When it comes to securing cuts, Anderson prefers letting his publisher do the pitching. He spent several years with Moss Rose Publishing and is currently signed to Sony/ATV Tree, but during his early days in Nashville, he was with Buddy Killen’s Tree Publishing. “Buddy was more than a publisher,” Anderson said. “He was a mentor. There may have been more of that in the early days, probably because the whole scene was so much smaller. It wasn’t like Buddy had 50 or 60 writers over there, like some companies do today. There were probably less than half a dozen of us. Buddy could afford the time to do a lot of pitching. He was very close to the artists, particularly Jim Reeves. I had four Jim Reeves cuts, and I can credit every one of those to Buddy being out there pitching.”
One constant in Anderson’s lengthy career has been his relationship with BMI, which he joined in 1958 and never left. “He shows up every day and competes with the best of the best,” said Jody Williams, VP, Writer/Publisher Relations, Nashville, BMI. “He knows the nuances floating in the air of the songwriting community. He’s current.”

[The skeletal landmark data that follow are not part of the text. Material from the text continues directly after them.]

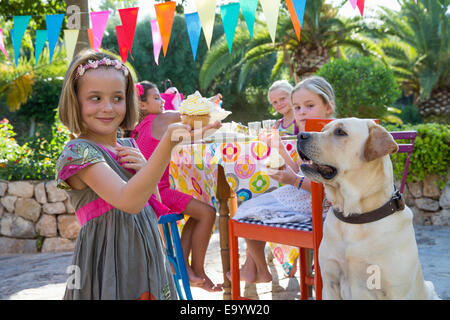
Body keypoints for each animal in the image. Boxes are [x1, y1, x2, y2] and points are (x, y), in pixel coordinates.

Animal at [298, 117, 438, 300]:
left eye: (340, 132)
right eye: (323, 129)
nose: (300, 135)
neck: (355, 215)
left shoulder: (396, 291)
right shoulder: (329, 284)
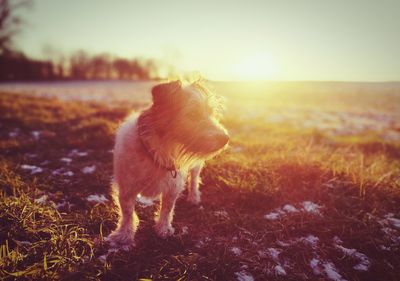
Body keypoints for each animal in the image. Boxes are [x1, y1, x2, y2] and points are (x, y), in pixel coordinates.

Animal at [107, 79, 228, 245]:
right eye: (192, 113)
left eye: (211, 112)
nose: (225, 138)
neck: (157, 151)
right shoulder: (126, 188)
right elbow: (127, 212)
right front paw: (124, 234)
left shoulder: (172, 187)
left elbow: (167, 209)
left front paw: (163, 229)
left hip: (196, 167)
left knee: (194, 179)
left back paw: (194, 197)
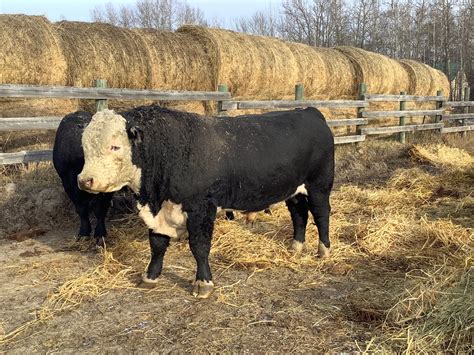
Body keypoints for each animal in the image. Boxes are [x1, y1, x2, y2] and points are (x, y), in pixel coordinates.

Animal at [78, 106, 336, 300]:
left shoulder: (201, 209)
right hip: (294, 191)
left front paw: (203, 283)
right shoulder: (159, 213)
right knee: (299, 214)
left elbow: (199, 247)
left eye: (115, 146)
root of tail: (310, 111)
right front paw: (150, 277)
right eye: (84, 146)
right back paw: (296, 247)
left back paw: (323, 250)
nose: (84, 180)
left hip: (319, 186)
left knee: (321, 214)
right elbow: (157, 245)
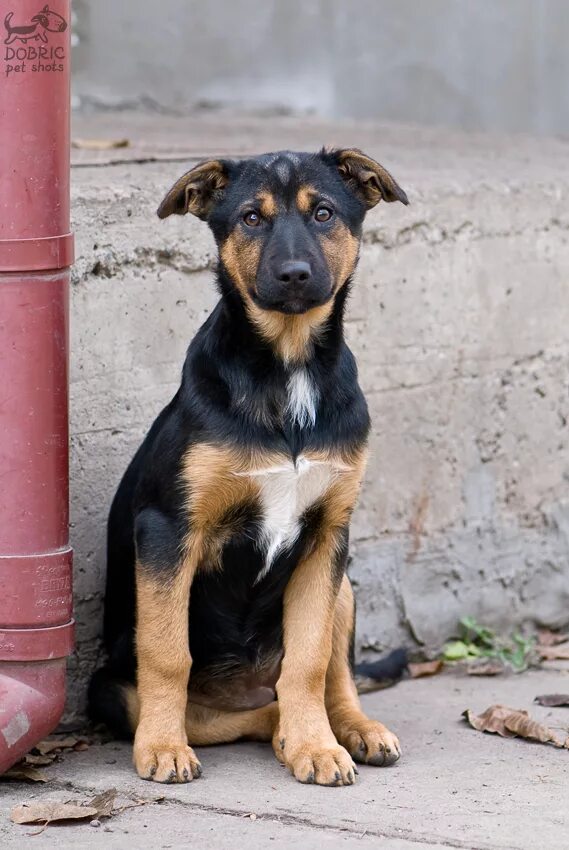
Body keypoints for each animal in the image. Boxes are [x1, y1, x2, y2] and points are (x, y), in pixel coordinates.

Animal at [87, 147, 408, 788]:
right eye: (251, 219)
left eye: (324, 212)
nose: (294, 275)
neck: (288, 365)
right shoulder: (167, 529)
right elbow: (168, 653)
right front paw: (162, 748)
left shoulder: (328, 535)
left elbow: (310, 659)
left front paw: (316, 746)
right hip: (108, 690)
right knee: (241, 717)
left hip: (344, 585)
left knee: (325, 677)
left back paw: (348, 731)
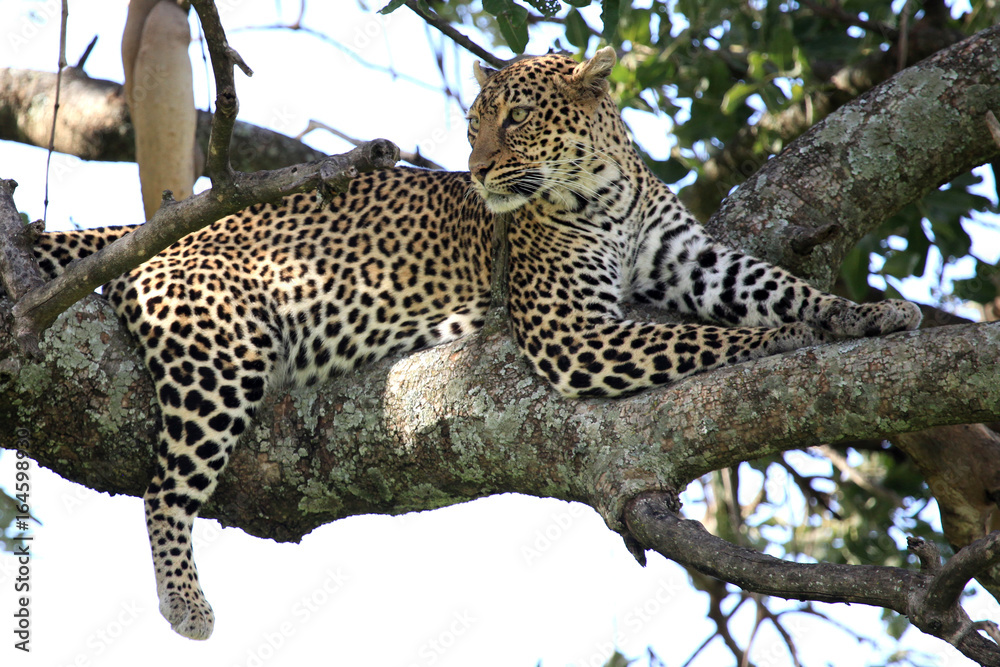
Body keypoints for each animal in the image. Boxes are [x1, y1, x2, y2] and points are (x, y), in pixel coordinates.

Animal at [25, 47, 920, 640]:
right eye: (471, 126)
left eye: (515, 117)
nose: (479, 166)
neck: (606, 189)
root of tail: (142, 234)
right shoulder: (574, 332)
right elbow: (694, 336)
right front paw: (783, 337)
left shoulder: (694, 260)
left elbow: (778, 284)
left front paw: (869, 313)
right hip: (219, 353)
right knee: (163, 489)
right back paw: (186, 602)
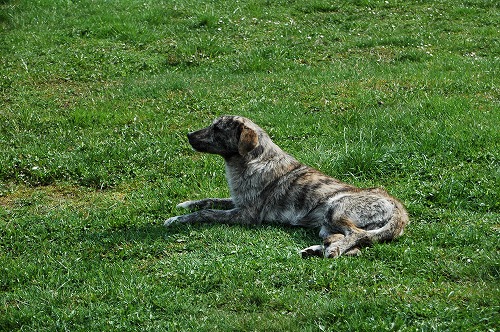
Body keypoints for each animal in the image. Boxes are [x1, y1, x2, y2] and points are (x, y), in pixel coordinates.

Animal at [166, 115, 408, 258]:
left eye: (217, 129)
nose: (188, 135)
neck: (253, 160)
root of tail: (401, 211)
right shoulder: (237, 201)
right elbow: (209, 200)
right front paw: (185, 204)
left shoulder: (245, 214)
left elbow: (205, 213)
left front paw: (176, 220)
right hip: (326, 225)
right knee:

He’s also timeless. “Bill writes songs that become legends,” Williams continued. “He’s a legendary recording artist and songwriter, still creating more than 50 years after the beginning of his career, and his contributions remain relevant. He’s a mentor and friend to countless singers and songwriters, and his energy level rivals that of a 25-year-old. That’s an icon.”
Iconic, timeless and apparently ageless as well, Anderson embarks in February with Nashville songwriter Bob DiPiero and artist/songwriter Clint Black to the United Kingdom and Ireland, on the first international performances of the CMA Songwriters Series, an in-the-round concert featuring many of Music City’s top writers.